Edgar Hilsenrath – Der Nazi und der Friseur

Zuerst habe ich gedacht: wie schrecklich! Dieses Buch beginnt so abstoßend, das kann ich nur schwer aushalten und nicht weiterlesen.

Aber irgendwie war ich doch auch so gebannt, dass ich nicht aufhören konnte. Und so habe ich es natürlich zu Ende gelesen. Erstens, weil mich das Thema grundsätzlich interessiert, aber auch, weil die Geschichte so angelegt ist, dass sie mich in den Bann gezogen hat.

Worum geht es also? Max Schulz und Itzig Finkelstein werden am gleichen Tag des Jahres 1907 in der gleichen Straße geboren. Max als uneheliches Kind dreier möglicher Väter und einer Dienstmagd, Itzig als Sohn eines renommierten jüdischen Friseurmeisters und dessen Ehefrau. Der eine eher am Rande der Gesellschaft, der andere also in gesicherten Verhältnissen.

Beide wachsen trotz ihrer unterschiedlichen Herkunft als beste Freunde auf, gehen gemeinsam zur Schule und verbringen viel Freizeit miteinander. Max lernt als Nichtjude somit das jüdische Familienleben in und auswendig kennen. Er genießt auch die Vorzüge des stabilen Umfeldes der Finkelsteins und absolviert schließlich sogar seine Friseurlehre nicht im heruntergekommenen Friseurgeschäft seines Stiefvaters, sondern im Salon von Itzigs Vater.
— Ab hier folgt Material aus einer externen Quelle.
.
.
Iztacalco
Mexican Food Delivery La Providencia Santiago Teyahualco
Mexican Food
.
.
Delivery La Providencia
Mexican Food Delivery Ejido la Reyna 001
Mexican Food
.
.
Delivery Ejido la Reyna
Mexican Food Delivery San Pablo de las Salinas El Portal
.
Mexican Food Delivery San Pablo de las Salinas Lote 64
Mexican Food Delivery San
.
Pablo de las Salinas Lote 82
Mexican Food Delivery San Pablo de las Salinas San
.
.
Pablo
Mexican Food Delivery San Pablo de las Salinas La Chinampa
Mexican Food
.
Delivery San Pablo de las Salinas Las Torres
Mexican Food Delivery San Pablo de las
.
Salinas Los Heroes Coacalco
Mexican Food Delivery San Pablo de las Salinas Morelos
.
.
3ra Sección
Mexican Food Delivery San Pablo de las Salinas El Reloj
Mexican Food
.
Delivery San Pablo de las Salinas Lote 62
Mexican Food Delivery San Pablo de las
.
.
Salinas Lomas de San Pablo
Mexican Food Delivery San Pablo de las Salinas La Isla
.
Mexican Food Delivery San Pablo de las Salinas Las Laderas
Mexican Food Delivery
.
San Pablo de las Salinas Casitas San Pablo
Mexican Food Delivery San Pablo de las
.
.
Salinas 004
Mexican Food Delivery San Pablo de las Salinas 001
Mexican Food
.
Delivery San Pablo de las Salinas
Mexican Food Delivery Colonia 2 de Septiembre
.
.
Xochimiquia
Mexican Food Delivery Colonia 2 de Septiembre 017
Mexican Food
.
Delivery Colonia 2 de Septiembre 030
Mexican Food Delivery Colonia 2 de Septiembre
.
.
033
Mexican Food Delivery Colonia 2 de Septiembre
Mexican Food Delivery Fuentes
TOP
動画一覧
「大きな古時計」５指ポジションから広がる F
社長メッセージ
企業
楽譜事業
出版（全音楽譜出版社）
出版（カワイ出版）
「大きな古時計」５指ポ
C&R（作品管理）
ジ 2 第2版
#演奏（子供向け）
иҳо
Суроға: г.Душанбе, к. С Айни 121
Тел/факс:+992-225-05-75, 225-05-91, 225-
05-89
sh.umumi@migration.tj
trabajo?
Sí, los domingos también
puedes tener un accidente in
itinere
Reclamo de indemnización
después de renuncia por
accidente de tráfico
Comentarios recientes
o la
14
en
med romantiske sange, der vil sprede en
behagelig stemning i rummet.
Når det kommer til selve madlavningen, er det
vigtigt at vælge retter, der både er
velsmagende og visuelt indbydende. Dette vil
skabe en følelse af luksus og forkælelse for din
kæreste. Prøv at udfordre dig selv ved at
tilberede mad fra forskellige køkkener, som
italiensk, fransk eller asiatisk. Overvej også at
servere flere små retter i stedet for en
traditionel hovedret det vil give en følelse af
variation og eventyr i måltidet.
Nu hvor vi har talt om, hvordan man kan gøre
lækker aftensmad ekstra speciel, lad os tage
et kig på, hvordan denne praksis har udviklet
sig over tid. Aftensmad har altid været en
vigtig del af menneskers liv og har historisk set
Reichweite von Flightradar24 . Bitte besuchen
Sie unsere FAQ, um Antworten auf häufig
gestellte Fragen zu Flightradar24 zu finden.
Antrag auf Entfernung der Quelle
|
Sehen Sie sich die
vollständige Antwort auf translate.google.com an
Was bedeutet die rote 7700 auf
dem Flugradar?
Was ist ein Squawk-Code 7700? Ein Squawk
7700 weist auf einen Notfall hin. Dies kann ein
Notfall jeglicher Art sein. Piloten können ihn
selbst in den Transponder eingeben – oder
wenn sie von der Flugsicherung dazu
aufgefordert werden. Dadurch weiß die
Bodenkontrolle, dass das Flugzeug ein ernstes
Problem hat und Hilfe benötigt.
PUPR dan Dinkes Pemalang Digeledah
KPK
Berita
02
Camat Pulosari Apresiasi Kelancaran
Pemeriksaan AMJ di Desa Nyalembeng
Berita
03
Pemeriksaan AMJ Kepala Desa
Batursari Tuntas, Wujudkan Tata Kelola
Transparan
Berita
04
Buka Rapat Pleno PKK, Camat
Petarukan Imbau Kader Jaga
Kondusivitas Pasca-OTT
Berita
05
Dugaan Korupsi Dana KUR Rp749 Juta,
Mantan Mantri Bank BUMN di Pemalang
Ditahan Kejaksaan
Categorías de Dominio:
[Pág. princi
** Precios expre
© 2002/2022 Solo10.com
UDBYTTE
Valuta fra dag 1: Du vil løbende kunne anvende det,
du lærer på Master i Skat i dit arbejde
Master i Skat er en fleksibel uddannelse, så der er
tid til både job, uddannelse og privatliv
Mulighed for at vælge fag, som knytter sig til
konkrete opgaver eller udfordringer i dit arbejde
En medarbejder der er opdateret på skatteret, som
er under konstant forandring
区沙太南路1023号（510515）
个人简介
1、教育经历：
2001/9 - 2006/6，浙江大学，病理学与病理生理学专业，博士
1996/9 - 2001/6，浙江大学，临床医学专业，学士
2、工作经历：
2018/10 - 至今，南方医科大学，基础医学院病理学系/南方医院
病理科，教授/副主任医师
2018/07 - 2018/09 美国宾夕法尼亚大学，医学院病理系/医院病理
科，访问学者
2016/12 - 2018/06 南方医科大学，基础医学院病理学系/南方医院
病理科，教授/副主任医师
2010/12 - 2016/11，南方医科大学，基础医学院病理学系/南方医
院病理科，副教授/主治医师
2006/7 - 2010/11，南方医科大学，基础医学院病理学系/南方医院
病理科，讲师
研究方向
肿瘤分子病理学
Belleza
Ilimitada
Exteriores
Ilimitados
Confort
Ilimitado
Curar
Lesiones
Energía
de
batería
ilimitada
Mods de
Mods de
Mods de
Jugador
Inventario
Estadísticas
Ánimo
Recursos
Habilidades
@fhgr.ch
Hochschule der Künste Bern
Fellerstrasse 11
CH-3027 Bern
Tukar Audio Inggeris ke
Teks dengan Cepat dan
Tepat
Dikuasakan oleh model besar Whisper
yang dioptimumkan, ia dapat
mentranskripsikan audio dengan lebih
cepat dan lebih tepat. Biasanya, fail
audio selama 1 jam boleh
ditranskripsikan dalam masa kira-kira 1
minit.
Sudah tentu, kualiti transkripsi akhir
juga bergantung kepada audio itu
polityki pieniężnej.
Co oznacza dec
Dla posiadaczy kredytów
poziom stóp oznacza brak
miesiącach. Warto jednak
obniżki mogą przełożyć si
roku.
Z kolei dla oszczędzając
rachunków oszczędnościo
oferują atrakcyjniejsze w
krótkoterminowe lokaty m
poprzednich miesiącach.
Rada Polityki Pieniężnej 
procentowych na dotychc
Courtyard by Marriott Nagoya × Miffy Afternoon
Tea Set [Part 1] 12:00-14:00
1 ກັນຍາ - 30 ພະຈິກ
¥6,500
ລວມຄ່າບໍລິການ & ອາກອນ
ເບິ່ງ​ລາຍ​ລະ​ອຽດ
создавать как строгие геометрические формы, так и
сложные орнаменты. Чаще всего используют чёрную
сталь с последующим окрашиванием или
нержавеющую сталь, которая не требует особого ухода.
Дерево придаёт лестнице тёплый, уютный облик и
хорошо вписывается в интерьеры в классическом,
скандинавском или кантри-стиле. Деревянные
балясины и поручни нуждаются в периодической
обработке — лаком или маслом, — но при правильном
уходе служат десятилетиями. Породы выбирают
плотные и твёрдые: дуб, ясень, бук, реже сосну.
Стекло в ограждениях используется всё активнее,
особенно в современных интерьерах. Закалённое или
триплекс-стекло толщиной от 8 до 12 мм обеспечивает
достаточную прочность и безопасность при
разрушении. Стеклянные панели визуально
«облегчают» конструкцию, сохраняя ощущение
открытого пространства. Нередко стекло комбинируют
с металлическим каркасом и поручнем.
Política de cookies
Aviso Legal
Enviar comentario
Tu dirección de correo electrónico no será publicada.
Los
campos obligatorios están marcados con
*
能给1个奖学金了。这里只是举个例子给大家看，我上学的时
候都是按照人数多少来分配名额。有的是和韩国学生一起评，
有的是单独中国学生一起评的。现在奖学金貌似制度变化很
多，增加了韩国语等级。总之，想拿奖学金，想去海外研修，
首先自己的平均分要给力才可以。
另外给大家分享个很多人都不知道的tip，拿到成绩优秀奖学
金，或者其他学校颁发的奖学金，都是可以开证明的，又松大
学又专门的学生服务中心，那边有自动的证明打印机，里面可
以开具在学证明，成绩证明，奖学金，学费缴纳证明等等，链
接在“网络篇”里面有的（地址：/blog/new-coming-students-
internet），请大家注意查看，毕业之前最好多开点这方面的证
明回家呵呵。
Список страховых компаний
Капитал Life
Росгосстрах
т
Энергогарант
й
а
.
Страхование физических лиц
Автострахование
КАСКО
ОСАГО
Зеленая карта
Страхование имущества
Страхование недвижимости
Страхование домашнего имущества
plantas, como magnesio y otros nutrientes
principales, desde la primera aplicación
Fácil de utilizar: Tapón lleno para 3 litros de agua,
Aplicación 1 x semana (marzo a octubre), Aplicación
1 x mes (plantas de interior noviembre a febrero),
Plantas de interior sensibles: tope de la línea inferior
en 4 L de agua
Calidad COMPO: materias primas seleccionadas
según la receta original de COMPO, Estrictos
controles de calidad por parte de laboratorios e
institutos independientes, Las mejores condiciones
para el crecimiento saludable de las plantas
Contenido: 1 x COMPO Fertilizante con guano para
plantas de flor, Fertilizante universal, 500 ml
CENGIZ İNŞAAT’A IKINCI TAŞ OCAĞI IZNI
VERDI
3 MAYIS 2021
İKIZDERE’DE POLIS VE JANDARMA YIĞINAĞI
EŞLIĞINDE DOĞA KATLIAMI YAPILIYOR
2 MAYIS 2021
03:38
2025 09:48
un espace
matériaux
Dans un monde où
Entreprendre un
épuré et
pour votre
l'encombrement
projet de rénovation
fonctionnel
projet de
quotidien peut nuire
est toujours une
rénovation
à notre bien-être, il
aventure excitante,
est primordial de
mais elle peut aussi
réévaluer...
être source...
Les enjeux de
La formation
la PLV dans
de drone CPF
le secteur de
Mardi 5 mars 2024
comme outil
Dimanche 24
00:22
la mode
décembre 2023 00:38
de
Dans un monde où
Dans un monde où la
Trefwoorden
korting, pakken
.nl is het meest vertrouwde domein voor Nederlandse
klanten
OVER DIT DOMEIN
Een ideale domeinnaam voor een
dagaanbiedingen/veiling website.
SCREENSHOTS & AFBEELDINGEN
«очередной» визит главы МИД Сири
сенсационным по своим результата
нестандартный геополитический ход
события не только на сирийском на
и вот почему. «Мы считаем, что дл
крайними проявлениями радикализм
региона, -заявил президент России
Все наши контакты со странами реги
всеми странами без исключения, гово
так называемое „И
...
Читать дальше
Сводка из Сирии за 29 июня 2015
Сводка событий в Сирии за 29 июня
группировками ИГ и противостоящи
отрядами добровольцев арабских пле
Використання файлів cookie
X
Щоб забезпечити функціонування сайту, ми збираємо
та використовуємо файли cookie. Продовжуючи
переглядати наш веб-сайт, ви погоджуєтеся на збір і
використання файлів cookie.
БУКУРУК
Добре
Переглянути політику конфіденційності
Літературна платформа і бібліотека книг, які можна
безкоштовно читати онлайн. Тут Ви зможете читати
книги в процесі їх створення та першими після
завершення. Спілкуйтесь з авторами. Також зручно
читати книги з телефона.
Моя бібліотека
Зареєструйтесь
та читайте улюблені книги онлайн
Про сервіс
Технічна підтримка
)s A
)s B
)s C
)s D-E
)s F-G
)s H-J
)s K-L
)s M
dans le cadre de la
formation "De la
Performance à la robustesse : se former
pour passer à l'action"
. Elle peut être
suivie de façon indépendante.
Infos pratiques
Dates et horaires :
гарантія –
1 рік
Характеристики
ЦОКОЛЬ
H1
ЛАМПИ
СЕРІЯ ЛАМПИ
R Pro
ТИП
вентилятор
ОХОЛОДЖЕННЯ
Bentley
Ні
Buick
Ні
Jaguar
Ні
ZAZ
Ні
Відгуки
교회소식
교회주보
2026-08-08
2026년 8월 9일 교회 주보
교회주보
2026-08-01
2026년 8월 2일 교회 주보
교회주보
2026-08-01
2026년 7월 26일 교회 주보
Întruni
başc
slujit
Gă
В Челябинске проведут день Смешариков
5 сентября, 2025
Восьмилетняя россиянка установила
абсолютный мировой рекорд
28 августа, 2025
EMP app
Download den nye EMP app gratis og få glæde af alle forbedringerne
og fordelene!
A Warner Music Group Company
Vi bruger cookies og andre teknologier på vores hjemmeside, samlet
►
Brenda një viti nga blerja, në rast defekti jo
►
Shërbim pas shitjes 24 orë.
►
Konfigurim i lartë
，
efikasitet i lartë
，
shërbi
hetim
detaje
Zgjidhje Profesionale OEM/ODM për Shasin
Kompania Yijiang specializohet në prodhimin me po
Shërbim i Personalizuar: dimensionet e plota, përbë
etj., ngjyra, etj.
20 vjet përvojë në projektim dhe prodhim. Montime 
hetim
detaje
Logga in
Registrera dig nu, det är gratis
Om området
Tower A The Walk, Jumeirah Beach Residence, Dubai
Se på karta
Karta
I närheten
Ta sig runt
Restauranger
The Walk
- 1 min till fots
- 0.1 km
So weit so gut, wobei die schockierenden Ausführungen über den sexuellen Missbrauch und die Gewalt, die Max durch seinen Stiefvater erfährt, mir sehr unerträglich waren.

Nun kommen also die Nazis an die Macht und Max schließt sich ihnen an, arrangiert sich auch mit den Judenhass-Parolen, vollführt also eine 180-Grad-Wende in seinem Leben und legt im Rahmen seiner Möglichkeiten eine Karriere im NS-Staat hin. Er landet als Angehöriger der SS als Aufseher in einem Konzentrationslager und wird dort der Familie Finkelstein begegnen und an deren Ermordung beteiligt sein.

Bei Kriegsende überlebt er nur knapp beim Truppen-Rückzug als einer von zwei SS-Angehörigen in den polnischen Wäldern einen gegnerischen Angriff und rettet sich zu einer alten Frau in eine kleine Kate. Dort wartet er die Kampfhandlungen der letzten Kriegsmonate ab und kehrt schließlich, nachdem er auch diese Frau ermordet hat, nach Deutschland zurück. Um im Nachkriegsdeutschland der Strafverfolgung zu entgehen, nimmt er die Identität des ermordeten Itzig an, wandert schließlich nach Israel aus. In seinen Augen wertet Max es so: „Ich war kein Antisemit. Ich bin nie einer gewesen. Ich habe bloß mitgemacht.“ Die Schuldfrage verfolgt ihn dennoch bis an sein Lebensende.

Dies ist ein besonderes und wirklich großes Buch!

Hier wird mit dem Thema Holocaust auf eine bitterböse, satirische Weise umgegangen, die deshalb so schwer erträglich ist, weil es eben keine klare Schuldzuweisung gibt. Genauso wenig gibt es am Ende eine tatsächliche Läuterung. Und genau das lässt diesen Titel so nachhaltig wirken: man stellt sich unweigerlich die Frage nach der eigenen Fähigkeit Schuld auf sich zu laden.

Edgar Hilsenrath, selber Überlebender des Holocaust, hat dieses Buch bereits 1975 in deutscher Sprache verfasst und ins Englische übersetzt in New York veröffentlicht. Zu einem Zeitpunkt, als ein derartiger Umgang mit dem Thema in der Bundesrepublik Deutschland noch gänzlich tabu war. Deshalb wollte auch zunächst kein deutscher Verlag diesen Titel veröffentlichen. Erst zwei Jahre nach der Erstveröffentlichung erschien der Titel dann endlich auch in Deutschland, in dem kleinen Kölner Verlag Helmut Braun.

Von mir gibt es hierfür eine unbedingte Leseempfehlung!